- Estratto del documento:
++++++++
Due terzi del Giro d’Italia sono ormai in archivio, il tanto atteso “dominatore” ha indossato la maglia rosa sabato a Pila e non sembra avere rivali, ma non mancano gli spunti sul resto del gruppo.
Diamo spazio, dunque, ad alcune riflessioni, delusioni e sentenze dopo due settimane di gara.
VINGEGAARD DOMINA O SI ALLENA?
Negli ultimi giorni è sorta questa domanda: Vingegaard sta lottando davvero per vincere il Giro d’Italia o si sta allenando in vista del Tour de France? Domanda lecita, visto che il danese non ha mai nascosto come la Grand Boucle rappresenti l’obiettivo primario della sua stagione, e che a un certo punto del Giro (se il distacco lo permetterà) potrebbe iniziare a risparmiare in vista della corsa francese.
++++++++
- Informazioni fornite:

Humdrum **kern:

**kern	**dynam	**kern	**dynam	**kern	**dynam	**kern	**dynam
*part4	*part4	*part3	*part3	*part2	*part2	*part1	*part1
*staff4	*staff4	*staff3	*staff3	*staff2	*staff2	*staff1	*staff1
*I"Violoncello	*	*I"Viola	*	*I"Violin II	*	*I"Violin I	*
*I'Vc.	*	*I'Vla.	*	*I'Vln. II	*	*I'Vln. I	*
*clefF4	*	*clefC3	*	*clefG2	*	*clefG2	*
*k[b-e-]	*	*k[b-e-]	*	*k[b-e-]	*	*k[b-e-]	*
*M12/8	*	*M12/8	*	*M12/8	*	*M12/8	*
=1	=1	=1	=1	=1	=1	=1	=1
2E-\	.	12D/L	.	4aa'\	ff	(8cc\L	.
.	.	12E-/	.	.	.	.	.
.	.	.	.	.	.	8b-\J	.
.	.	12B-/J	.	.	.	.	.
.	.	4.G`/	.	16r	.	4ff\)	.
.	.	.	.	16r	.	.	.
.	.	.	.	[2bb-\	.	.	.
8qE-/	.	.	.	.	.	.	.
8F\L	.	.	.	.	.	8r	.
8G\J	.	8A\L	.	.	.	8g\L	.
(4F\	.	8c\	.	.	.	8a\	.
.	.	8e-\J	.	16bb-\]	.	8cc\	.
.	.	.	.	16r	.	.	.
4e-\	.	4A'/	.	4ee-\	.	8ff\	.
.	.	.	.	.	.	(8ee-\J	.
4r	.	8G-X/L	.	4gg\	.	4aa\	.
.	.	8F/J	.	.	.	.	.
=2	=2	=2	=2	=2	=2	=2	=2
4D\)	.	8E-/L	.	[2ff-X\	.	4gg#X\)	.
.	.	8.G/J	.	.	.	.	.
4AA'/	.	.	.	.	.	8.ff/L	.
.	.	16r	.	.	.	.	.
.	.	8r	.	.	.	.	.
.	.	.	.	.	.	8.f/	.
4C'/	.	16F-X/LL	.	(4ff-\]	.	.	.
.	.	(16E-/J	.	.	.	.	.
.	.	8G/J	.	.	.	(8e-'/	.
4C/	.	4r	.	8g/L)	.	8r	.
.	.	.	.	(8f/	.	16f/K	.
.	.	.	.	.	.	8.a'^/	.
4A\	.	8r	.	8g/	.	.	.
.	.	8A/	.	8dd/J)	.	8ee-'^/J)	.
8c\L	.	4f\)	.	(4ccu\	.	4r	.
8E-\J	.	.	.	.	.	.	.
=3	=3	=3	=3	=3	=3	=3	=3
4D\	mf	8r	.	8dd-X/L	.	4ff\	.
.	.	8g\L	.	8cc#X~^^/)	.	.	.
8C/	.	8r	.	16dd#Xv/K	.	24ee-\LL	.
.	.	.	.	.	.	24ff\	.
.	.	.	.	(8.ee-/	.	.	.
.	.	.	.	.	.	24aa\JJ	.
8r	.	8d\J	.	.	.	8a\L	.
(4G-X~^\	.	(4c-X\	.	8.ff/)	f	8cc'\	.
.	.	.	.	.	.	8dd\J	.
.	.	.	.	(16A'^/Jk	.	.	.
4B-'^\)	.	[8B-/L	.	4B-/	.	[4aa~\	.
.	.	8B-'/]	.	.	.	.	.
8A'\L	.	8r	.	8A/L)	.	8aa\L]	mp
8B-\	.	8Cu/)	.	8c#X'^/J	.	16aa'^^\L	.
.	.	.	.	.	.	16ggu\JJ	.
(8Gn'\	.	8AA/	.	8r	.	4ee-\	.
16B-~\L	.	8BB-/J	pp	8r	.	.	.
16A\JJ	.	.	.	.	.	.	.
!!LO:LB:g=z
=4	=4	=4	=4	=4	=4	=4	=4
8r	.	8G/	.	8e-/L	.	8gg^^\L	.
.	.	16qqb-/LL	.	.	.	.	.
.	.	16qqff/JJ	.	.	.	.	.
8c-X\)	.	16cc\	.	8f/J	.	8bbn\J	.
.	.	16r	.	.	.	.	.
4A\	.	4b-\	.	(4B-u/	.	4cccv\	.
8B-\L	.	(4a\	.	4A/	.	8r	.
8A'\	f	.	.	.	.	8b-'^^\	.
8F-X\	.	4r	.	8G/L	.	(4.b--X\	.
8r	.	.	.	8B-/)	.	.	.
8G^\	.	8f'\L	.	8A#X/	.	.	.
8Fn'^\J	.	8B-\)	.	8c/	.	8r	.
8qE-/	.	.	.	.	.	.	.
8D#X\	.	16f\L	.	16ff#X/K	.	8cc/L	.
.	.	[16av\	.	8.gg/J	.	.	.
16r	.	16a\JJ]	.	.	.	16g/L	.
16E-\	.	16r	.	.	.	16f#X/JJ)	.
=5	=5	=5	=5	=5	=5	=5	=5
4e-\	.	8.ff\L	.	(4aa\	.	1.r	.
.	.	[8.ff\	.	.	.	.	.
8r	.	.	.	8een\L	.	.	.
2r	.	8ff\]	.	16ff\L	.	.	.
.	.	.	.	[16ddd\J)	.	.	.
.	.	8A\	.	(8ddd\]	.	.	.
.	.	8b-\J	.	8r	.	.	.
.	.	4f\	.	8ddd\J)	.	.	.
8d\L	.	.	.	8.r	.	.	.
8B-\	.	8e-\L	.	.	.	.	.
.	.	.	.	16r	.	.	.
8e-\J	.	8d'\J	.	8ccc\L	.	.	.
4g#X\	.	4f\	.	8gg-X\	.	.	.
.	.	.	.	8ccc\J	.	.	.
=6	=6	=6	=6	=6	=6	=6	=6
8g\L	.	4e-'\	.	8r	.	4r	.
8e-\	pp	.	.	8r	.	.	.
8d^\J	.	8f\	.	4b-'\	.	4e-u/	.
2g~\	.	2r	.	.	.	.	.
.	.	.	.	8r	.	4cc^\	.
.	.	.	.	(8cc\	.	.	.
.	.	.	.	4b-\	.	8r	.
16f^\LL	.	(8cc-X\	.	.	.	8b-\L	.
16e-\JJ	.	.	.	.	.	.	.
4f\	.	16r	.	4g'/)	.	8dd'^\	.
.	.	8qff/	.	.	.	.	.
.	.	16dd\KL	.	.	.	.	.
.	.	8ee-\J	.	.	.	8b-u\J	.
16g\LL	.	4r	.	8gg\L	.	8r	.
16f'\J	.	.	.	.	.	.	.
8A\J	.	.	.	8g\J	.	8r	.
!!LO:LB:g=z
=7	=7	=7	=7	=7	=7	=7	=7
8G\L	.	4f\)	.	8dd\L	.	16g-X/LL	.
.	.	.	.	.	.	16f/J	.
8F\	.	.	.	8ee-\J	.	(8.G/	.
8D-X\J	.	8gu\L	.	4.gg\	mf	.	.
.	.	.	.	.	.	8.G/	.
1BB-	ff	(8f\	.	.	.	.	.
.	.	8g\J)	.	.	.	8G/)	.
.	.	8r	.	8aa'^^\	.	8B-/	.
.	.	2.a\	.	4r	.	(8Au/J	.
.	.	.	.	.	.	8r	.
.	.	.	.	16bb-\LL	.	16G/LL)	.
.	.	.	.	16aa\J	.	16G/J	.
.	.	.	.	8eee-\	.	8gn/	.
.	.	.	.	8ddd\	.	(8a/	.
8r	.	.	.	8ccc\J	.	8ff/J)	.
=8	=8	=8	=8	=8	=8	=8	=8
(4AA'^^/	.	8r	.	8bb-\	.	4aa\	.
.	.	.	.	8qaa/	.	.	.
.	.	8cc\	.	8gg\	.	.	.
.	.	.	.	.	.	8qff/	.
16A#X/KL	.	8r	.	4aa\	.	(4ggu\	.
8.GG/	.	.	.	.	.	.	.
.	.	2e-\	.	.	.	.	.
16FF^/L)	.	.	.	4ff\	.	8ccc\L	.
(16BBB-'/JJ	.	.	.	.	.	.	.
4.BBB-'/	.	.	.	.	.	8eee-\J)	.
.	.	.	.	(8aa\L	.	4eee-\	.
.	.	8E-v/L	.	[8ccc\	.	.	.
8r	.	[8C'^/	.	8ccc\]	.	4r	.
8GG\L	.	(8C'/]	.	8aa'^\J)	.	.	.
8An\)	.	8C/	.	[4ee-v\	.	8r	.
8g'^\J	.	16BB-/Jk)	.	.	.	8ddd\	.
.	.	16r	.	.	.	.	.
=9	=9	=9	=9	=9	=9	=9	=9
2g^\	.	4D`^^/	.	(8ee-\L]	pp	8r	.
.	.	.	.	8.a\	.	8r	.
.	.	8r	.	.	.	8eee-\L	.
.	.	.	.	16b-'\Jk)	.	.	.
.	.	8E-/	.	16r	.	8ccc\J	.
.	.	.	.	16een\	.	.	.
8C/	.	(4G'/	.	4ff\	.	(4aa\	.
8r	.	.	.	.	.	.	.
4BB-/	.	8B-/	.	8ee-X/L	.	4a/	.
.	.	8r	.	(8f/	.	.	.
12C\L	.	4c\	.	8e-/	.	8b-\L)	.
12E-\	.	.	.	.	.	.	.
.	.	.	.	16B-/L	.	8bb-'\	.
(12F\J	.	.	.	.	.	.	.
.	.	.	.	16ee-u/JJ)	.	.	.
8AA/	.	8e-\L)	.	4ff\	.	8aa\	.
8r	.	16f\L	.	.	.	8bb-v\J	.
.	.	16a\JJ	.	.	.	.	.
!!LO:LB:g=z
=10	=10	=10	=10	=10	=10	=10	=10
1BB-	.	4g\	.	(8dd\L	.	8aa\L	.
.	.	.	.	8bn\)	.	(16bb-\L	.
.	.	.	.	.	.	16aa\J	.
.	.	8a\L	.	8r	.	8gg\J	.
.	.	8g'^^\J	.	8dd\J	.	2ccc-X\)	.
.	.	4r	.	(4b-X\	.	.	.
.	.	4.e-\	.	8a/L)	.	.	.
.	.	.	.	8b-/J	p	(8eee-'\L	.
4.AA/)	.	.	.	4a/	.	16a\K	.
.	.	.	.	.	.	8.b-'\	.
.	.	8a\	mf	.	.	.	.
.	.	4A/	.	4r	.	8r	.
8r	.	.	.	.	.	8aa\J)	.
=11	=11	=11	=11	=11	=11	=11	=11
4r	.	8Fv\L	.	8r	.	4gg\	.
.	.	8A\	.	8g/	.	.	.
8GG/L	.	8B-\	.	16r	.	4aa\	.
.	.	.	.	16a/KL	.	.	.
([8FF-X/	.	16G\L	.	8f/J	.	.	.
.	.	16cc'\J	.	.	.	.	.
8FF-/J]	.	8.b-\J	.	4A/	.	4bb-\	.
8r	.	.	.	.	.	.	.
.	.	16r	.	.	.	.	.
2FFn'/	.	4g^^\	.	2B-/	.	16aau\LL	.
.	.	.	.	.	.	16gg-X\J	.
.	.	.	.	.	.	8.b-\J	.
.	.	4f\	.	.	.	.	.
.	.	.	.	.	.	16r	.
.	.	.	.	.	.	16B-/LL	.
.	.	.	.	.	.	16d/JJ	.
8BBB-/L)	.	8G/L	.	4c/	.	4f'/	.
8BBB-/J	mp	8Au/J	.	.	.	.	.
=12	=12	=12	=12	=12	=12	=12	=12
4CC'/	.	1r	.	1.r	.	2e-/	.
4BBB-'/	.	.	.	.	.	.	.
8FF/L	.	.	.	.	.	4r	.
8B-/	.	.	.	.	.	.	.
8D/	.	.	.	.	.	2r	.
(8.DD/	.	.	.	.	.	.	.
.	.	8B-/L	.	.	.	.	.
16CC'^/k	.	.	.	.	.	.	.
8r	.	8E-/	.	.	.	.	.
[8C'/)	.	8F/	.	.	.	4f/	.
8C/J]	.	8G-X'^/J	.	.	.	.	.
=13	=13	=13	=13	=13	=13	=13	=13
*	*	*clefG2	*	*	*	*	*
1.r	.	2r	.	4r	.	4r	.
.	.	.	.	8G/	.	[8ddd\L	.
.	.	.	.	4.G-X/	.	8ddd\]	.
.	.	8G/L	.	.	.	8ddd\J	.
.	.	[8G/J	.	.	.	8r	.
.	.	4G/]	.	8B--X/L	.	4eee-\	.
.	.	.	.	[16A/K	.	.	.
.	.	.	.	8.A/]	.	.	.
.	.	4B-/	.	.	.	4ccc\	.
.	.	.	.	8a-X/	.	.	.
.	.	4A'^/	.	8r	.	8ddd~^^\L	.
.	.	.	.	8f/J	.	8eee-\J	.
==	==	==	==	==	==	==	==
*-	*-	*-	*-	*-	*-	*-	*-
++++++++
- Serie di esercizi:
[1] Secondo l'estratto sul Giro d'Italia, in quale giorno e in quale località il tanto atteso «dominatore» ha indossato la maglia rosa?
[2] Spiega perché, secondo l'estratto sul Giro d'Italia, è lecito chiedersi se Vingegaard stia lottando per vincere il Giro o si stia allenando per il Tour de France.
[3] Indica se ciascuna affermazione concorda con l'estratto sul Giro d'Italia, rispondendo sì o no e citando le parole decisive del testo: (a) Due terzi del Giro d'Italia sono già stati disputati. (b) Vingegaard considera il Giro d'Italia l'obiettivo primario della sua stagione. (c) Le riflessioni proposte arrivano dopo tre settimane di gara.

- Soluzioni degli esercizi:
[1] Sabato, a Pila.

[2] Il danese non ha mai nascosto che la Grand Boucle è l'obiettivo primario della sua stagione. Inoltre, a un certo punto del Giro, se il distacco lo permetterà, potrebbe iniziare a risparmiare in vista della corsa francese.

[3]
(a) Sì: «Due terzi del Giro d’Italia sono ormai in archivio».
(b) No: «il danese non ha mai nascosto come la Grand Boucle rappresenti l’obiettivo primario della sua stagione».
(c) No: «dopo due settimane di gara».